If somebody wants to know what a third person knows about them, several options exist. However, it must be considered that this party might possess the data illegally (or exceeding legal permissions) or are simply not interested in disclosing this fact (only bad press, but no additional revenue). Therefore replies may be slow or non-existing. From the computer forensic view, at least in “official” cases, e.g. court proceedings, several additional options do exist. Moreover, cooperation of the data holder might then be enforceable (at least within a country).

First, the person can request access to her/his own data. This only works for personal data according to privacy laws, explicitly granting this right. Outside the EU, someone possessing data because of a contract is not necessarily required to provide it. This situation is very problematic with third parties, as they are usually unwilling to disclose it voluntarily. Also, while the person might have a contract with company A, and this company a contract with company B, this does not automatically mean that data at B must be disclosed to the person. Any court case is between the person and A, for example, so B is an “innocent bystander” and unaffected by these proceedings. Only A might be ordered to rely on some contract provisions it has with B to first obtain data and secondly disclose it. This requires the person to at least conclusively demonstrate that such data probably does exist and would help the case. Even then, especially in civil proceedings, access might be difficult, as B could argue that this would adversely impact trade secrets. Only in case of criminal proceedings is such transitive disclosure easier, because the police can also search/impound data located at third parties (after obtaining appropriate permissions, typically from a judge).

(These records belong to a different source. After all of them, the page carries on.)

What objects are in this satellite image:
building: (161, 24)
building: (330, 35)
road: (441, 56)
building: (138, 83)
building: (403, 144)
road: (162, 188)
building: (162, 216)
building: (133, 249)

Indirectly this third person data might be obtained through information from the second party: what is stored there could have been passed on to third parties, and, if logs are available, the actual transfers might be reconstructed as well. While this seems to establish an “upper limit” (at most these items could have been transferred), that is not the case. The third party may have obtained separate additional data from other sources, combined it with such other information, or enriched it with previously anonymous data. So in reality, more or more detailed information may exist with the third party. Still this approach serves as a first approximation.

An illegal method to obtain access is hacking the data custodian. This could be the actual owner or someone else, e.g. a cloud provider, with physical access. While this is obviously illegal, in case of sufficient knowledge/resources, it is a quite promising method. Advantageous is that no owner consent is required and that internationality is not a problem but rather a boon. However, hacking is typically not that easy and there is no guarantee of success. Often only a webserver can be compromised and other servers, where third-party data might be expected, are more difficult to reach.

As third-party data is only rarely collected for the purpose of merely owning it, but rather for deriving monetary benefits, offering to buy it is another chance for retrieval. It might be necessary to pose as someone else (typically a company intending to use the data), as well as to obtain a larger part of the dataset (e.g. all Austrian users). This may obviously be costly and/or illegal, especially if data of other persons must be acquired too or false statements (“I am a company”) are involved.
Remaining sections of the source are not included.